Sunday, 1 January 2012

Rachel Blass conducts: ‘Neuropsychoanalysis’ – and how it perverts the essence of psychoanalysis. Inner Circle Seminar 183 (4 November 2012)

 
‘Normal brain’ MRI scan
Rachel Blass





‘Neuropsychoanalysis’
and how it perverts the essence of psychoanalysis

Rachel Blass
conducts
Inner Circle Seminar No. 183
introduced by
Anthony Stadlen
Sunday 4 November 2012
10 a.m. to 5 p.m.

In the Inner Circle Seminars we have seen how other disciplines can throw light on psychotherapy. But, in two seminars, we study how a reductive, inauthentically ‘interdisciplinary’ approach can throw darkness rather than light. Next month, Raymond Tallis will discuss how biologism in general aspires to turn the ‘humanities’, including psychotherapy, into ‘animalities’. Today, the psychoanalyst Rachel Blass will focus on the special case of ‘neuropsychoanalysis’.

In their controversial 2007 paper ‘The Case Against Neuropsychoanalysis: On Fallacies Underlying Psychoanalysis’ Latest Scientific Trend and its Negative Impact on Psychoanalytic Discourse’ (Int. J. Psycho-Anal., 88:19-40), Rachel Blass and Zvi Carmeli describe how ‘neuropsychoanalysis’ has become a kind of idolatry:

‘...the tone is at times prophetic, its source authoritative, and its appeal widespread. As over 1,000 analysts applauded the flashing images of colorful positron emission tomography (PET) scans presented by keynote speaker and renowned cognitive scientist Prof. Antonio Damasio at the opening session of the 44th IPA Congress in 2004, the dominance of the current neuroscientific trend in psychoanalysis was never more evident.’

Blass and Carmeli argue:

‘Neuropsychoanalysis over the past decade has been leading psychoanalysis towards an appreciation of the sensory, the physical, the visual, at the expense of psychological meaning, truth, and ideas that cannot be captured in the images of a PET scan, no matter how technologically advanced.’

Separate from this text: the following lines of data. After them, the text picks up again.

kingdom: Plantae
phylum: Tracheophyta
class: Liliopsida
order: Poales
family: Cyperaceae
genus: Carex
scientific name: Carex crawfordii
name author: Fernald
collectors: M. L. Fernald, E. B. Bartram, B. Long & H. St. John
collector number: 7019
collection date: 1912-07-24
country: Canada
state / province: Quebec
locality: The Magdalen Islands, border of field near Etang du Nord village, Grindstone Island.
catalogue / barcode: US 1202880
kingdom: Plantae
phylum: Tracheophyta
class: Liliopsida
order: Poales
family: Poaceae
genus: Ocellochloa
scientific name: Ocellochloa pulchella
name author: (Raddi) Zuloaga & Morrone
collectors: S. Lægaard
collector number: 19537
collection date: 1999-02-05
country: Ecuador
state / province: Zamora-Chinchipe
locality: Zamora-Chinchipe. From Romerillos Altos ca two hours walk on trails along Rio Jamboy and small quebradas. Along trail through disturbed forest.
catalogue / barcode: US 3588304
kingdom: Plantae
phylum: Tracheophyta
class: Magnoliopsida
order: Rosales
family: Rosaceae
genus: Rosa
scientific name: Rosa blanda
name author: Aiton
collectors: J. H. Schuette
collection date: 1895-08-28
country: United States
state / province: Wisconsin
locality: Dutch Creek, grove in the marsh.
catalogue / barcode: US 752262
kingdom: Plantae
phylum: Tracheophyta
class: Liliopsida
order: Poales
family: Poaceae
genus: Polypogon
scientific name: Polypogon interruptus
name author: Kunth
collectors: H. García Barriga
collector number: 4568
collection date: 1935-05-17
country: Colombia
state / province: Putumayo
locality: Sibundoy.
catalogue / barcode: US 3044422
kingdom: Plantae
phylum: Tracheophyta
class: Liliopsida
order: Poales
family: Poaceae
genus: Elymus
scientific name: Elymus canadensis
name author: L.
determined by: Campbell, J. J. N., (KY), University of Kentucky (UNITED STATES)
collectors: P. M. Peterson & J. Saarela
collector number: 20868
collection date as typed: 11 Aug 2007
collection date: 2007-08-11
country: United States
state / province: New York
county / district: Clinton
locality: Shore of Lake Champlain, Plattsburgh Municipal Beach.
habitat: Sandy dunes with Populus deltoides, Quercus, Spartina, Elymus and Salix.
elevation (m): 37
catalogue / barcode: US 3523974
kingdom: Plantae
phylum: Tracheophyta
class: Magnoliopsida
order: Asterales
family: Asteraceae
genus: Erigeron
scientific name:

In today’s seminar, Professor Rachel Blass will give evidence for her argument that ‘neuropsychoanalysis’ perverts the essence of psychoanalysis. You are cordially invited to join the discussion.

Venue: Durrants Hotel, 26–32 George Street, Marylebone, London W1H 5BJ (http://www.durrantshotel.co.uk/)
Cost: Psychotherapy trainees £116, others £145, some bursaries; coffee, tea, biscuits, mineral water and liquorice allsorts included; payable in advance; no refunds or transfers unless seminar cancelled
Apply to: Anthony Stadlen, ‘Oakleigh’, 2A Alexandra Avenue, London N22 7XE
Tel: +44 (0) 20 8888 6857 E-mail: stadlen@aol.com
For further information on seminars, visit: http://anthonystadlen.blogspot.com/

The Inner Circle Seminars were founded by Anthony Stadlen in 1996 as an ethical, existential, phenomenological search for truth in psychotherapy. They have been kindly described by Thomas Szasz as ‘Institute for Advanced Studies in the Moral Foundations of Human Decency and Helpfulness’. But they are independent of all institutes, schools and colleges.